Гонора улыбнулась мужу. Тот приближался неторопливо, чтобы дать ей возможность ответить, зная при этом, что он тут и готов защищать ее. Калум, вздрогнув, обернулся.
– Решать тебе, – сказал Каван, проходя мимо Калума и остановившись рядом с Гонорой.
– Выгонять ни к чему, но я не буду плакать, если больше никогда его не увижу, – ответила Гонора, сердито посмотрев на Калума.
– Вон как ты храбро заговорила, когда муж рядом! – бросил Калум, но тут же прикусил язык. Слишком поздно.
Каван потер подбородок.
– Думаю, ты должен заработать свое право жить здесь, Калум. – Каван обернулся к Гоноре: – Можешь использовать его вместо мишени, когда будешь упражняться в стрельбе из лука.
Гонора с трудом удержалась от смеха.
– Это будет нечестно. Он такой жирный, что я ни за что не промахнусь.
Калум выглядел так, словно вот-вот взорвется, и снова побагровел. Гонора внезапно насторожилась. Отчим не тот человек, который легко сдается. Он всегда находил способ отомстить тем, кто, по его мнению, заслуживал его гнева, и Гонора прекрасно это знала, потому что большую часть жизни его гнев был направлен на нее.

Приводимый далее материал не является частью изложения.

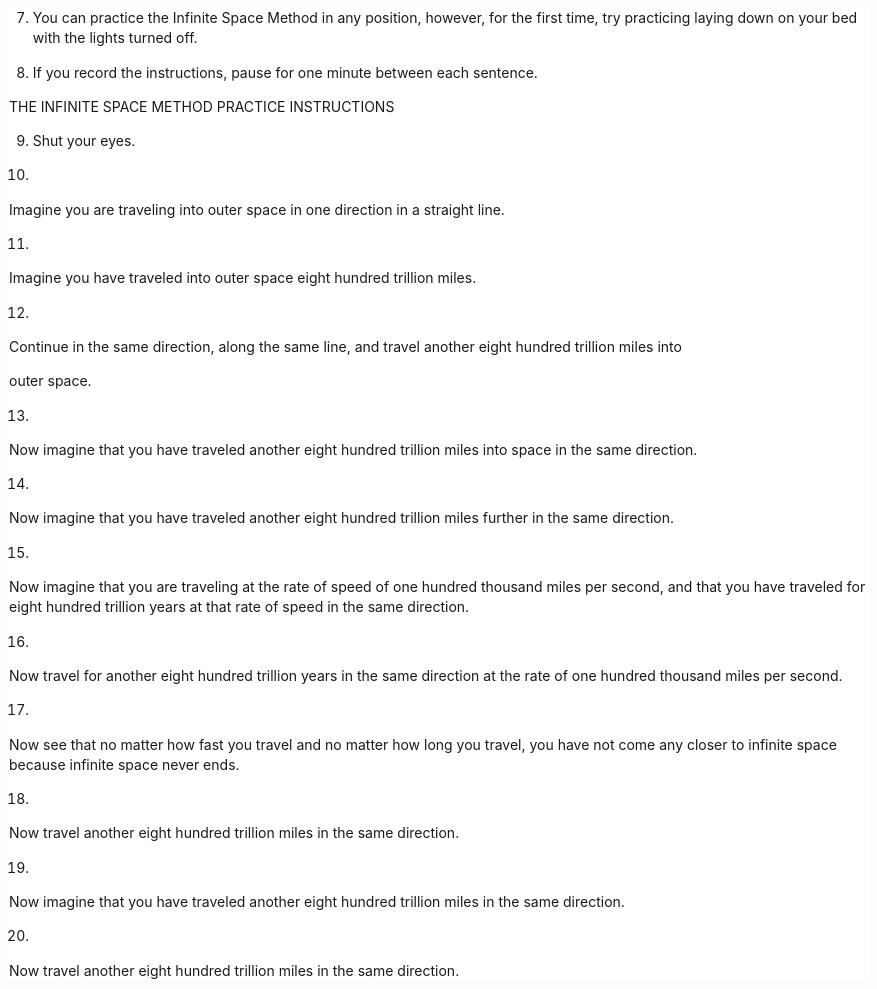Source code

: 7. You can practice the Infinite Space Method in any position, however, for the first time, try practicing
laying down on your bed with the lights turned off.

8. If you record the instructions, pause for one minute between each sentence.

THE INFINITE SPACE METHOD PRACTICE INSTRUCTIONS

9. Shut your eyes.

10.
Imagine you are traveling into outer space in one
direction in a straight line.

11.
Imagine you have traveled into outer space eight
hundred trillion miles.

12.
Continue in the same direction, along the same line, and travel another eight hundred trillion miles into

outer space.

13.
Now imagine that you have traveled another eight
hundred trillion miles into space in the same direction.

14.
Now imagine that you have traveled another eight
hundred trillion miles further in the same direction.

15.
Now imagine that you are traveling at the rate of speed of one hundred thousand miles per second, and that
you have traveled for eight hundred trillion years at
that rate of speed in the same direction.

16.
Now travel for another eight hundred trillion years in the same direction at the rate of one hundred thousand
miles per second.

17.
Now see that no matter how fast you travel and no matter how long you travel, you have not come any closer to infinite space because infinite space never
ends.

18.
Now travel another eight hundred trillion miles in the
same direction.

19.
Now imagine that you have traveled another eight
hundred trillion miles in the same direction.

20.
Now travel another eight hundred trillion miles in the
same direction.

Неужели она и вправду решила, что он не отплатит ей за такое унижение?
– Оставь его, – отрывисто произнесла она, чувствуя, как терзают ее воспоминания.
Каван кивнул:
– Тебе решать. – Он посмотрел на Калума: – Держись подальше от моей жены и от матери.
– Как прикажешь, – ответил Калум и почтительно поклонился, не отрывая злобного взгляда от Гоноры.
Она чувствовала, как взгляд этих злобных глазок медленно вонзается в нее, словно острие кинжала, постепенно проникая все глубже и глубже. Калум заставит ее заплатить за это, Гонора ничуть не сомневалась, и тогда ей придется в последний раз дать ему отпор и освободиться от него навсегда.